**WHAT IS NEEDED:** Please print out the entries below unchanged and skip the images.

── DATA TO PROCESS

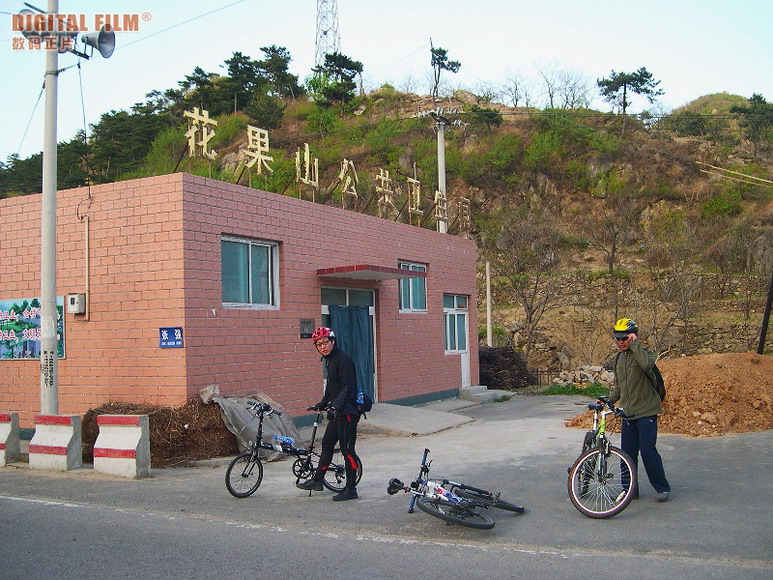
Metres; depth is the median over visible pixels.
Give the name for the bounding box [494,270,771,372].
stone wall
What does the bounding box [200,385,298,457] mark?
tarpaulin
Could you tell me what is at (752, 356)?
dirt mound
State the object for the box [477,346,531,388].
brush pile
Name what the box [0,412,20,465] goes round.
concrete barrier
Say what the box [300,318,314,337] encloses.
plaque
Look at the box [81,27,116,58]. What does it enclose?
loudspeaker
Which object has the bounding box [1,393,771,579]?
road
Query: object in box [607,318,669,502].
man
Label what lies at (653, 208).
hill
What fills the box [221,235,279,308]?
window
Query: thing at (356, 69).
pine tree
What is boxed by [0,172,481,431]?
brick building
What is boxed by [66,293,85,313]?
electrical box
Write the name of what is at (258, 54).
sky
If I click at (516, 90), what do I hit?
bare tree
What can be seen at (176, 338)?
blue sign
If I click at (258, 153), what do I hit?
sign character
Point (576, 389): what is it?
grass patch
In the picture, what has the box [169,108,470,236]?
rooftop sign
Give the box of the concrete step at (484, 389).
[458,385,514,402]
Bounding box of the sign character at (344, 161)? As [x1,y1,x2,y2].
[337,158,358,202]
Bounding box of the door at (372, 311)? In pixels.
[321,284,375,402]
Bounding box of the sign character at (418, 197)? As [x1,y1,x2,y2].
[406,176,422,219]
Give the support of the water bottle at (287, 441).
attached to the bicycle at (234, 462)
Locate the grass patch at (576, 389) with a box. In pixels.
[539,384,608,395]
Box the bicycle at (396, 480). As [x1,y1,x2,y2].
[384,448,523,530]
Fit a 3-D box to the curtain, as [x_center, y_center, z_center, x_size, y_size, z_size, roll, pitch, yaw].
[-0.638,1.210,15.088,0.536,1.792,1.073,-2,-2,31]
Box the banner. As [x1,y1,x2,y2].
[0,296,65,360]
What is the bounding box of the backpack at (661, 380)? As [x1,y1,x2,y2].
[650,363,665,399]
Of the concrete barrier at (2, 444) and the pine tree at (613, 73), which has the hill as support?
the pine tree at (613, 73)
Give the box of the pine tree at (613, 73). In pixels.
[595,67,663,125]
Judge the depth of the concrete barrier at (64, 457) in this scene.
10.23 m
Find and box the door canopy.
[316,264,426,280]
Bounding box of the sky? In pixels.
[0,0,772,164]
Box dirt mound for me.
[564,353,772,435]
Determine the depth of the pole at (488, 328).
25.50 m
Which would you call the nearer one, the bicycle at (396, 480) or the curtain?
the bicycle at (396, 480)
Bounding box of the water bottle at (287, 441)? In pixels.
[274,435,293,447]
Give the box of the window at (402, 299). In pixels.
[398,260,427,312]
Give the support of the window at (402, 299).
in the brick building
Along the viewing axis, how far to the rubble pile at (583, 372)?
22.96 m
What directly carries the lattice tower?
on the hill
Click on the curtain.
(356, 320)
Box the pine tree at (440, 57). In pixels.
[429,44,461,97]
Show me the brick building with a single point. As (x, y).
(306, 380)
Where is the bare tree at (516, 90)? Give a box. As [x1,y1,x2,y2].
[497,71,530,106]
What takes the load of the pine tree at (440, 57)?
on the hill
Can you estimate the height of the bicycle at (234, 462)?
0.925 m
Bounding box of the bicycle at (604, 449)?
[567,398,637,518]
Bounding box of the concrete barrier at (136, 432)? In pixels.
[93,412,150,476]
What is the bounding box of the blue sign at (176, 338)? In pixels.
[159,327,183,348]
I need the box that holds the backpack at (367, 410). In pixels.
[355,390,373,414]
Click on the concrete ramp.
(437, 424)
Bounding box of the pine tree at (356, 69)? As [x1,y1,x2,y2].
[307,53,362,108]
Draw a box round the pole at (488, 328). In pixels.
[485,261,492,348]
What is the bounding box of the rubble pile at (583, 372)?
[550,364,612,388]
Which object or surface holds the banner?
attached to the brick building
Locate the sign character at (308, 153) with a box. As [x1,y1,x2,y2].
[295,143,319,196]
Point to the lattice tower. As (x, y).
(336, 46)
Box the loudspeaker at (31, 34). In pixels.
[17,8,69,49]
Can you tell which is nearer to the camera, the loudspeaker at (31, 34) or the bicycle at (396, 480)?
the bicycle at (396, 480)
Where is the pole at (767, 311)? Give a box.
[757,271,772,354]
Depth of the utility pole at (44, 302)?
10.82 m
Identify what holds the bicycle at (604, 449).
on the road
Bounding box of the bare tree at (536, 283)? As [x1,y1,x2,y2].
[492,213,565,364]
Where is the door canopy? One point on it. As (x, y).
(392, 272)
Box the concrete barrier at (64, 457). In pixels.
[30,413,81,469]
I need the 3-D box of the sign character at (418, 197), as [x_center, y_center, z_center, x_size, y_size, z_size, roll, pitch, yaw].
[0.586,-2.030,19.160,0.230,1.113,0.886,-2,-2,31]
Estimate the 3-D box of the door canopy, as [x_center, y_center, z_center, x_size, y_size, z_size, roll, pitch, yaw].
[-0.278,-0.317,14.733,1.258,0.177,1.854,-2,-2,31]
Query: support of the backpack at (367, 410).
attached to the man at (340, 376)
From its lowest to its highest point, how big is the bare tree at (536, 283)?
6.194 m
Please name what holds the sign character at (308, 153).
on the brick building
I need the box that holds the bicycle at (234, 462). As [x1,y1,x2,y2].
[225,400,360,500]
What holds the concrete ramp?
on the road
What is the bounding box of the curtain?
[328,304,374,400]
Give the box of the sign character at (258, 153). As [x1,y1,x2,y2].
[244,125,272,175]
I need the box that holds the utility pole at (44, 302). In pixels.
[40,0,59,413]
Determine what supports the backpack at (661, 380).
on the man at (636, 354)
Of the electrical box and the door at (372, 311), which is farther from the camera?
the door at (372, 311)
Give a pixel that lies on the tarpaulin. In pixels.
(279, 426)
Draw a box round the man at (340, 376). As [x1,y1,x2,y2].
[299,326,361,500]
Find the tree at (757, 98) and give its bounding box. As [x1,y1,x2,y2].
[731,94,772,145]
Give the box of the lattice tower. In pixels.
[314,0,340,65]
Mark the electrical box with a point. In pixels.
(76, 307)
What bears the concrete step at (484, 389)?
on the road
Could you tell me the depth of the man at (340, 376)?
7.99 m
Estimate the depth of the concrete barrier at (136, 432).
9.66 m
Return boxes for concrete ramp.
[355,401,475,435]
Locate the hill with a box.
[0,79,772,385]

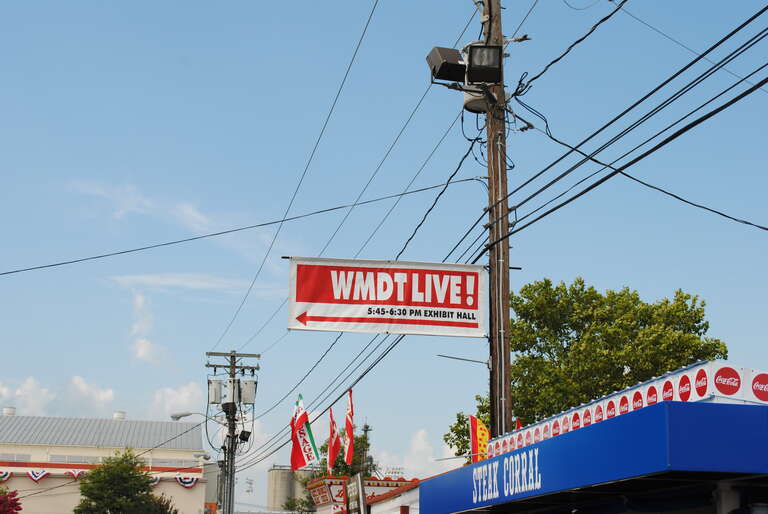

────

**ANSWER AREA:**
Metres; depth is the median over visible pixels.
Give the name for the bounding box [494,270,771,372].
stone wall
What does the bounding box [200,385,298,457] mark?
tarpaulin
Could you tell me what is at (752, 356)?
dirt mound
State the object for the box [477,346,531,388].
brush pile
Name what the box [0,412,20,465] goes round.
concrete barrier
Say what the box [300,318,314,337] encloses.
plaque
Look at the box [81,27,116,58]. What does it enclose?
loudspeaker
Which object has the bounding box [1,393,771,579]?
road
Query: object in box [607,318,669,502].
man
Label what lies at (653, 208).
hill
What fills the box [221,235,279,308]?
window
Query: thing at (356, 69).
pine tree
What is boxed by [0,172,481,431]?
brick building
What is boxed by [66,293,85,313]?
electrical box
Write the name of what is at (258, 54).
sky
If I click at (516, 90), what do I hit?
bare tree
What can be seen at (176, 338)?
blue sign
If I click at (258, 153), what do I hit?
sign character
Point (576, 389): what is it?
grass patch
In the picture, what has the box [169,108,470,236]?
rooftop sign
Give the box of the concrete step at (484, 389).
[458,385,514,402]
Bounding box of the sign character at (344, 161)? As [x1,y1,x2,y2].
[337,158,358,202]
Bounding box of the door at (372, 311)? In pixels.
[321,284,375,402]
Bounding box of the sign character at (418, 197)? As [x1,y1,x2,y2].
[406,176,422,219]
Give the support of the water bottle at (287, 441).
attached to the bicycle at (234, 462)
Locate the grass patch at (576, 389) with a box. In pixels.
[539,384,608,395]
Box the bicycle at (396, 480). As [x1,y1,x2,y2].
[384,448,523,530]
Fit a 3-D box to the curtain, as [x_center, y_center, z_center, x_size, y_size, z_size, roll, pitch, yaw].
[-0.638,1.210,15.088,0.536,1.792,1.073,-2,-2,31]
Box the banner. As [x1,y1,x2,y2].
[0,296,65,360]
What is the bounding box of the backpack at (661, 380)? As [x1,y1,x2,y2].
[650,363,665,399]
Of the concrete barrier at (2, 444) and the pine tree at (613, 73), which has the hill as support?
the pine tree at (613, 73)
Give the box of the pine tree at (613, 73). In pixels.
[595,67,663,125]
Judge the depth of the concrete barrier at (64, 457) in this scene.
10.23 m
Find and box the door canopy.
[316,264,426,280]
Bounding box of the sky? In pixels.
[0,0,772,164]
Box dirt mound for me.
[564,353,772,435]
Determine the depth of the pole at (488, 328).
25.50 m
Which would you call the nearer one, the bicycle at (396, 480) or the curtain?
the bicycle at (396, 480)
Bounding box of the water bottle at (287, 441)? In pixels.
[274,435,293,447]
Give the box of the window at (402, 299). In pixels.
[398,260,427,312]
Give the support of the window at (402, 299).
in the brick building
Along the viewing axis, how far to the rubble pile at (583, 372)?
22.96 m
What directly carries the lattice tower?
on the hill
Click on the curtain.
(356, 320)
Box the pine tree at (440, 57). In pixels.
[429,44,461,97]
Show me the brick building with a single point. As (x, y).
(306, 380)
Where is the bare tree at (516, 90)? Give a box. As [x1,y1,x2,y2].
[497,71,530,106]
What takes the load of the pine tree at (440, 57)?
on the hill
Can you estimate the height of the bicycle at (234, 462)?
0.925 m
Bounding box of the bicycle at (604, 449)?
[567,398,637,518]
Bounding box of the concrete barrier at (136, 432)? In pixels.
[93,412,150,476]
What is the bounding box of the blue sign at (176, 338)? In pixels.
[159,327,183,348]
I need the box that holds the backpack at (367, 410). In pixels.
[355,390,373,414]
Click on the concrete ramp.
(437, 424)
Bounding box of the pine tree at (356, 69)? As [x1,y1,x2,y2].
[307,53,362,108]
Draw a box round the pole at (488, 328). In pixels.
[485,261,492,348]
What is the bounding box of the rubble pile at (583, 372)?
[550,364,612,388]
Which object or surface holds the banner?
attached to the brick building
Locate the sign character at (308, 153) with a box. As [x1,y1,x2,y2].
[295,143,319,196]
Point to the lattice tower. As (x, y).
(336, 46)
Box the loudspeaker at (31, 34). In pixels.
[17,8,69,49]
Can you tell which is nearer to the camera, the loudspeaker at (31, 34) or the bicycle at (396, 480)?
the bicycle at (396, 480)
Where is the pole at (767, 311)? Give a box.
[757,271,772,354]
Depth of the utility pole at (44, 302)?
10.82 m
Identify what holds the bicycle at (604, 449).
on the road
Bounding box of the bare tree at (536, 283)? As [x1,y1,x2,y2].
[492,213,565,364]
Where is the door canopy? One point on it. As (x, y).
(392, 272)
Box the concrete barrier at (64, 457). In pixels.
[30,413,81,469]
I need the 3-D box of the sign character at (418, 197), as [x_center, y_center, z_center, x_size, y_size, z_size, roll, pitch, yaw].
[0.586,-2.030,19.160,0.230,1.113,0.886,-2,-2,31]
Estimate the 3-D box of the door canopy, as [x_center, y_center, z_center, x_size, y_size, z_size, roll, pitch, yaw].
[-0.278,-0.317,14.733,1.258,0.177,1.854,-2,-2,31]
Query: support of the backpack at (367, 410).
attached to the man at (340, 376)
From its lowest to its highest point, how big is the bare tree at (536, 283)?
6.194 m
Please name what holds the sign character at (308, 153).
on the brick building
I need the box that holds the bicycle at (234, 462). As [x1,y1,x2,y2].
[225,400,360,500]
What holds the concrete ramp?
on the road
What is the bounding box of the curtain?
[328,304,374,400]
Give the box of the sign character at (258, 153). As [x1,y1,x2,y2].
[244,125,272,175]
I need the box that holds the utility pole at (44, 302). In pixels.
[40,0,59,413]
Determine what supports the backpack at (661, 380).
on the man at (636, 354)
Of the electrical box and the door at (372, 311), which is farther from the camera?
the door at (372, 311)
Give a pixel that lies on the tarpaulin. In pixels.
(279, 426)
Draw a box round the man at (340, 376). As [x1,y1,x2,y2].
[299,326,361,500]
Find the tree at (757, 98) and give its bounding box. As [x1,y1,x2,y2].
[731,94,772,145]
Give the box of the lattice tower. In pixels.
[314,0,340,65]
Mark the electrical box with a point. In pixels.
(76, 307)
What bears the concrete step at (484, 389)?
on the road
Could you tell me the depth of the man at (340, 376)?
7.99 m
Estimate the depth of the concrete barrier at (136, 432).
9.66 m
Return boxes for concrete ramp.
[355,401,475,435]
Locate the hill with a box.
[0,79,772,385]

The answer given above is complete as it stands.